We celebrate this memorable day under the theme: "Year of Refugees, Returnees and Internally Displaced Persons: Towards Durable Solutions to Forced Displacement in Africa." This theme in itself sufficiently demonstrates the acuteness of our challenges and the urgent and imperative need to work together to ensure to all African citizens the inalienable right to live free, dignified and be productive.
It is needless to recall on this great day the primary duty of all African States to guarantee these fundamental and inalienable rights. The humanitarian organizations which I commend and thank for the assistance they continue to provide to the African refugees and returnees are called upon to redouble their efforts. In this connection, the States concerned should, in dignity and freedom, create the necessary and appropriate conditions for all their citizens to return home. This occasion is also a timely opportunity to thank host countries for their commendable efforts and sacrifices in favour of refugees. At the same time, I would like to underscore the need for all States to safeguard the principles enshrined in the 1969 Convention on the Specific Aspects of African Refugees, including the principles of non-refoulement and burden sharing, not to mention the African Union Convention for the Protection and Assistance to Internally Displaced Persons, known as the Kampala Convention.
Our shared vision of an integrated, prosperous and peaceful Africa driven by its own citizens is the irreplaceable tool of our influence on the international scene. This common vision is also the instrument to fast- track our integration through an African space of freedom, opportunities, progress and development. Our duty is to tackle head-on the paradox that makes this potentially rich continent the continent with the largest number of poor countries.
It is intolerable that our young people, the engine of transformation and development, continue in successive waves to embark on perilous journeys across oceans and deserts, for want of projects that instil hope and lead to a positive future.

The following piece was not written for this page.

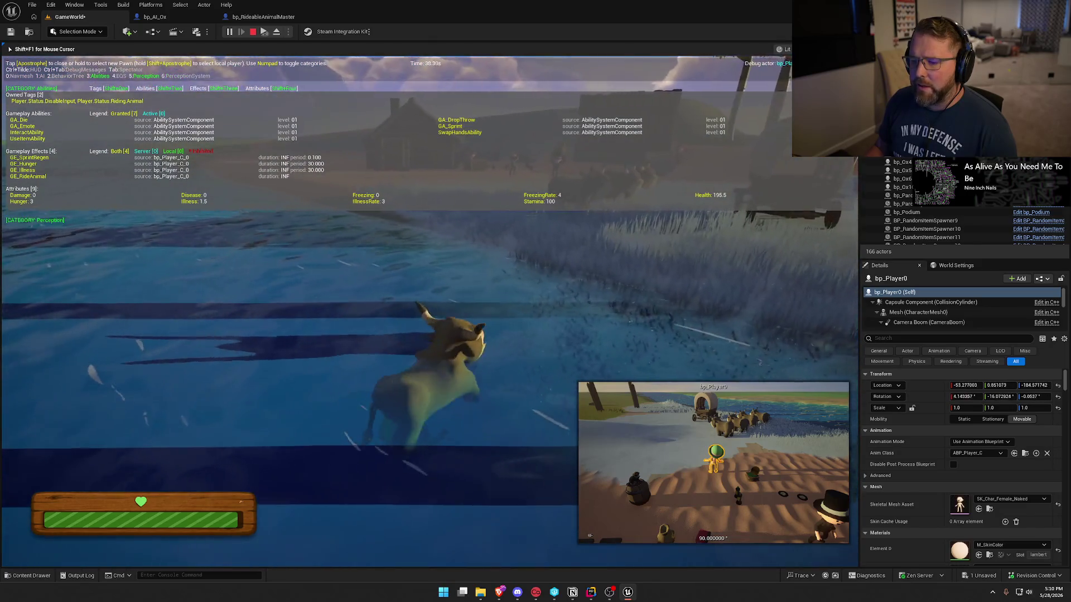
{"action": "key", "text": "apostrophe"}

Since the Kigali Extraordinary Summit of 21 March 2018 on the Continental Free Trade Area, we are working hard to come up with prospects that hold for the future. Our hope is that Africa as a bloc will become a major and an indispensable partner in world trade. Parallel to this promising African integration project, more efforts are required regarding the protocol on the free movement of people and the African passport.
I welcome the growing number of states that have implemented relaxation measures of their entry visa policies for African citizens. I urge the Member States that have not yet done so to join without delay the Agreement on the Single African Air Transport Market, another flagship project that is mobilizing us in more ways than one.

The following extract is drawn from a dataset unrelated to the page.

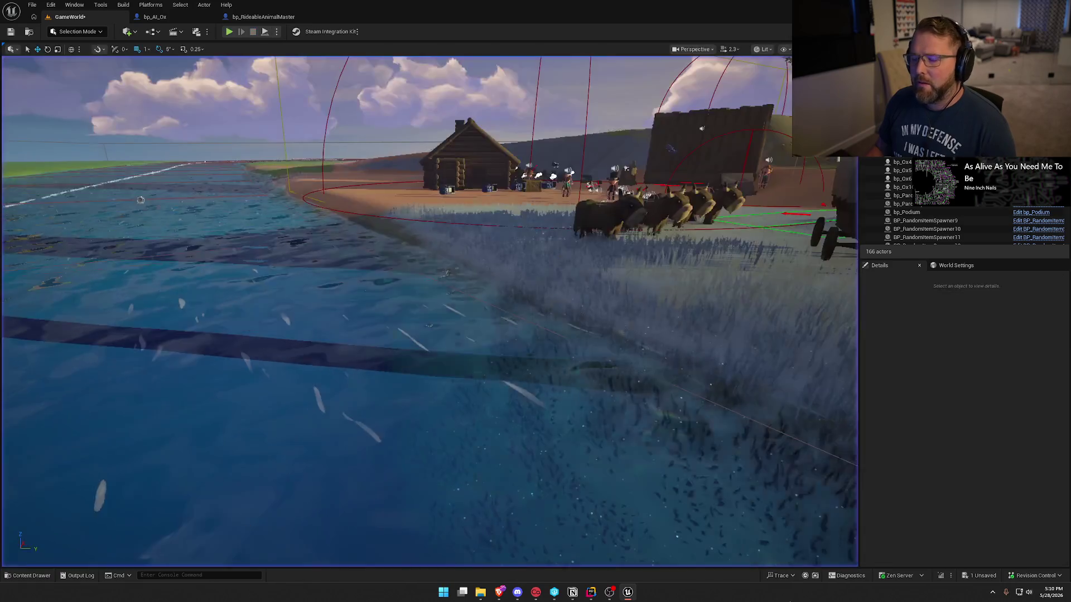
{"action": "key", "text": "alt+Tab"}
{"action": "key", "text": "Down"}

Agricultural productivity, local processing of raw materials, product diversification, training, the sustainable enhancement of human resources, the extension of the industrial fabric, a vast network of infrastructure and the exploitation of the energy potential of the continent remain our job creation opportunities for young people, women and general social well-being.

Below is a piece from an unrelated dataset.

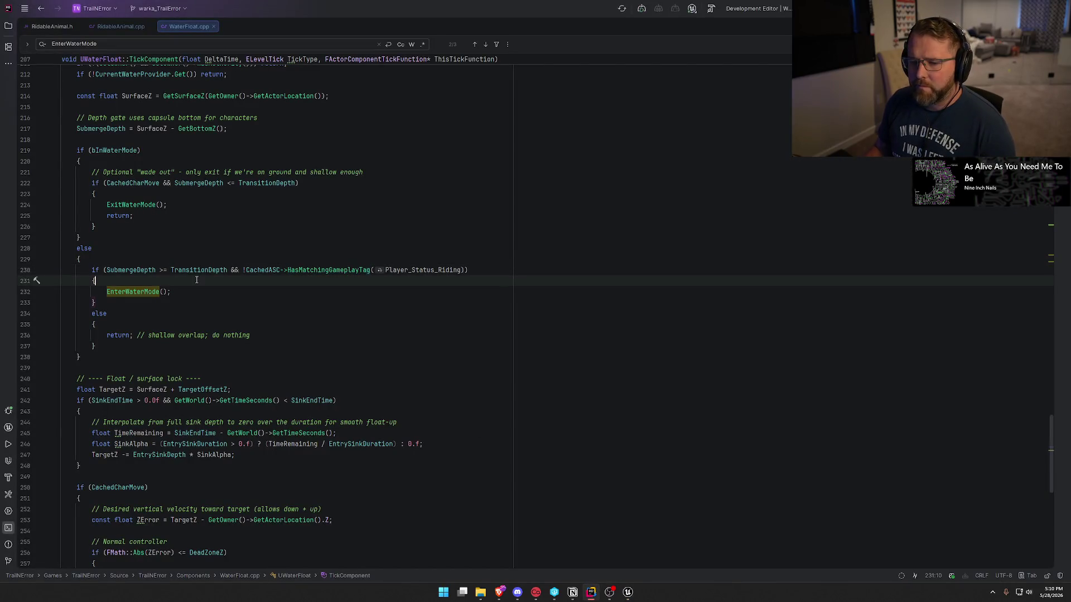
- From TickComponent's EnterWaterMode() call, jump to its definition in WaterFloat.cpp
{"action": "key", "text": "Escape"}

The African Continental Free Trade Area (AfCFTA) seeks to provide the most relevant answers possible to all these issues. Its official launch at the Extraordinary Summit scheduled to take place in Niamey on 7 July 2019, will mark an important and decisive step on the road to African integration.
Furthermore, the Institutional Reform which has made giant strides, will also reach its pinnacle at the next Coordination Summit, which I hope will bode well for a harmonious division of labour between the regional and continental levels.
In this collective effort, I would like to place special emphasis on the role of the grassroots actors namely the African civil society organizations, the youth and women who, over and above the activities of the States, are doing a remarkable work of sensitization and mobilization among the various strata of the population.
Their efforts exerted often under difficult conditions cement and strengthen the resilience of African people and their hold on shaping their own destiny.
By H.E. Moussa Faki Mahamat
Chairperson of the African Union Commission.